CBI Left Off CARICOM Agenda as Europe’s Visa-Free Pressure Deepens: Pierre Says Region Can Only Do So Much If Brussels Changes the Rules

TIMES CARIBBEAN | Special Analysis

GROS ISLET, Saint Lucia — In what may become one of the most consequential silences of the 51st Regular Meeting of CARICOM Heads of Government, Citizenship by Investment was not formally discussed, even as Europe’s latest posture places the region’s most lucrative and controversial economic programme under renewed pressure.

The summit, hosted in Saint Lucia from July 5–8 under the chairmanship of Prime Minister Philip J. Pierre, brought regional leaders together at a time of mounting concern over visa-free access, financial resilience, and small-state sovereignty. Yet when reporters pressed Pierre on whether CARICOM had addressed the European Commission’s warning to Antigua and Barbuda over its Citizenship by Investment Programme, his response was direct: “CARICOM did not discuss CBI.”
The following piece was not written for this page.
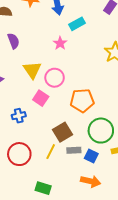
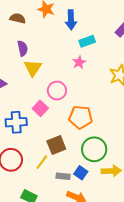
pink star: (60, 43) -> (79, 62), moved
yellow triangle: (32, 70) -> (33, 68), moved
blue cross: (19, 116) -> (16, 122), size x1.5
gray rectangle: (74, 150) -> (63, 176), moved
Pierre explained that the matter was not placed before the wider regional body because CBI does not affect every CARICOM member. The five countries operating such programmes are Antigua and Barbuda, Dominica, Grenada, Saint Lucia, and St. Kitts and Nevis — the same five jurisdictions named in the OECS-backed CBI cooperation framework.

But the absence of CBI from the CARICOM table is striking. The European Union’s revised visa suspension framework now makes investor citizenship schemes a possible ground for suspending visa-free travel where citizenship is granted without a genuine link to the country. The Council of the EU says the updated rules allow the bloc to act faster when visa-free travel is considered inconsistent with EU interests.

The European Commission’s latest Visa Suspension Mechanism report goes even further, stating that investor citizenship schemes in visa-free countries represent a “serious security concern” and that Eastern Caribbean countries should strengthen vetting while the programmes remain under scrutiny.

For the Caribbean, the message is sobering: reform may no longer be enough if Brussels’ policy direction has shifted from better management to eventual phase-out.

Pierre acknowledged that the CBI countries have been attempting to meet international expectations, including best-practice standards, strengthened due diligence, and movement toward a unified regulatory structure through the Eastern Caribbean Central Bank. But he also conceded the hard geopolitical reality: if Europe decides it no longer wants CBI-linked passports to carry visa-free access, there may be limited room for small states to change that outcome.

That statement cuts to the heart of the crisis. For years, Caribbean CBI programmes were marketed around three pillars: speed, legitimacy, and mobility. Of those, visa-free access to Europe has been the crown jewel. If that benefit weakens, the business model changes instantly.

Pierre compared the moment to the Caribbean’s loss of preferential treatment for bananas and sugar — industries that once stood at the centre of small-island economic survival. His message was not panic, but realism: the region has faced external shocks before, adjusted, and survived.

Still, the political question remains: should an issue affecting only five CARICOM states be handled outside the main CARICOM framework when the consequences could spill across the entire region’s reputation, diplomacy, banking access, and passport credibility?

The silence at CARICOM may have been procedural. But symbolically, it was loud.

For St. Kitts and Nevis, Antigua and Barbuda, Dominica, Grenada, and Saint Lucia, the CBI issue is no longer simply about revenue. It is about sovereignty under pressure, economic diversification under deadline, and whether the Caribbean can preserve a development tool that Europe increasingly views through a risk lens.

The next phase will not be decided by speeches alone. It will be decided by negotiation, credibility, compliance, and whether the CBI nations can present a united regional position strong enough to persuade Europe that reform is a safer path than restriction.

For now, CARICOM did not discuss CBI.

But CBI may soon force itself onto the region’s agenda.